WHAT NEEDS TO BE DONE: With the line containing "If you are filing Form 515, use" as the start and the line containing "515 | 6a | |" as the end, transcribe that span of the entries below exactly, including both.

[EXTRACTED RECORDS]

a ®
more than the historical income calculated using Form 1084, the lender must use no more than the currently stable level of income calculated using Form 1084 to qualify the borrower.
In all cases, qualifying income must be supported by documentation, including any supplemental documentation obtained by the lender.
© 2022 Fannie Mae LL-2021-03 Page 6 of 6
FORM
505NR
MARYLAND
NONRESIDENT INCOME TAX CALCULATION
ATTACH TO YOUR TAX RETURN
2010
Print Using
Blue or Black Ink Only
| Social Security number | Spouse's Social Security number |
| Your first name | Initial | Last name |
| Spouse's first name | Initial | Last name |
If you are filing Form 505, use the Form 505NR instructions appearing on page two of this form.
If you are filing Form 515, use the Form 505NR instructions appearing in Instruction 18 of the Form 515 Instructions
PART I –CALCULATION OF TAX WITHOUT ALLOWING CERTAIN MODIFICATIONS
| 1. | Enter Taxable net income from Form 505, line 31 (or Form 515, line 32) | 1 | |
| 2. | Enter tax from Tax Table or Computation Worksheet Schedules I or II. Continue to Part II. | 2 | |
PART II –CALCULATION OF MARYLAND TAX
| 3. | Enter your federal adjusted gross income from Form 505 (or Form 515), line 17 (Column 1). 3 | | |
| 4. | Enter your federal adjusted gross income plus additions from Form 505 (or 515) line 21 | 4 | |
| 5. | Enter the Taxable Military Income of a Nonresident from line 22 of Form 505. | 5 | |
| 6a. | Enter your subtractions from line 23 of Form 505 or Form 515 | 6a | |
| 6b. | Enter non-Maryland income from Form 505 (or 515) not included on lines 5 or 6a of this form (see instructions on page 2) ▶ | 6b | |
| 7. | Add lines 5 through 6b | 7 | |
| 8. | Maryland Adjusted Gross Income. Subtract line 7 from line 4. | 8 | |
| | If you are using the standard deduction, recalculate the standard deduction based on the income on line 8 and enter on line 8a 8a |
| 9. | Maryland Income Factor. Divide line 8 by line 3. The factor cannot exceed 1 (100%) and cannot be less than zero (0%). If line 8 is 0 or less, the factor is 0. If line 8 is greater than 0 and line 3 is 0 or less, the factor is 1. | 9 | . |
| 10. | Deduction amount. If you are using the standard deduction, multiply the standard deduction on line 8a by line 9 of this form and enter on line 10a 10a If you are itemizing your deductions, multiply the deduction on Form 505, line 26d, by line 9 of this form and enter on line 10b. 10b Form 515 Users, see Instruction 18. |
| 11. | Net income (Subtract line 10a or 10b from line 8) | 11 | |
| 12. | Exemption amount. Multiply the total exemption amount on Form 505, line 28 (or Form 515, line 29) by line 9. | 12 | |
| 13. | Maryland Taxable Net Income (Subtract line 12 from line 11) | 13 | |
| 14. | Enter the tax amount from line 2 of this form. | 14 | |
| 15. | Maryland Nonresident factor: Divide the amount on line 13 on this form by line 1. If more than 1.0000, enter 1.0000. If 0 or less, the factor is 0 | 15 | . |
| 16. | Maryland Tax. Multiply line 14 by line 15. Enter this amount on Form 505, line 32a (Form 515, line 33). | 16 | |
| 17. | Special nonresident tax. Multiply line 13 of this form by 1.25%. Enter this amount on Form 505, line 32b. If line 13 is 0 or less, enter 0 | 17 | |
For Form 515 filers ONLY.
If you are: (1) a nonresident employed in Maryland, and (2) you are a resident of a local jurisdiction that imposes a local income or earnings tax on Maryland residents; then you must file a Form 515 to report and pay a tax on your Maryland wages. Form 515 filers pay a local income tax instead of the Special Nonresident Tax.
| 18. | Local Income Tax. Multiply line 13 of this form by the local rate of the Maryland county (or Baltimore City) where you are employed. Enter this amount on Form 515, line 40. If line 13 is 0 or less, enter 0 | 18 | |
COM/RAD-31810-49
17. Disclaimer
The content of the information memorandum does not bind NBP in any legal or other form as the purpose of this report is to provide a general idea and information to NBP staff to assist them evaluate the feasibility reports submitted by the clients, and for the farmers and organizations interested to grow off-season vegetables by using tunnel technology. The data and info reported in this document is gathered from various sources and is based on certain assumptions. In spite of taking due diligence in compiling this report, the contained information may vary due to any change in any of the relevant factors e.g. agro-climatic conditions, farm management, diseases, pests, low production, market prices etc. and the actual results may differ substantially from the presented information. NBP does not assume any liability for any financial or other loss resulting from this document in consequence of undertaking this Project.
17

[/EXTRACTED RECORDS]

RESPONSE AREA:
If you are filing Form 515, use the Form 505NR instructions appearing in Instruction 18 of the Form 515 Instructions
PART I –CALCULATION OF TAX WITHOUT ALLOWING CERTAIN MODIFICATIONS
| 1. | Enter Taxable net income from Form 505, line 31 (or Form 515, line 32) | 1 | |
| 2. | Enter tax from Tax Table or Computation Worksheet Schedules I or II. Continue to Part II. | 2 | |
PART II –CALCULATION OF MARYLAND TAX
| 3. | Enter your federal adjusted gross income from Form 505 (or Form 515), line 17 (Column 1). 3 | | |
| 4. | Enter your federal adjusted gross income plus additions from Form 505 (or 515) line 21 | 4 | |
| 5. | Enter the Taxable Military Income of a Nonresident from line 22 of Form 505. | 5 | |
| 6a. | Enter your subtractions from line 23 of Form 505 or Form 515 | 6a | |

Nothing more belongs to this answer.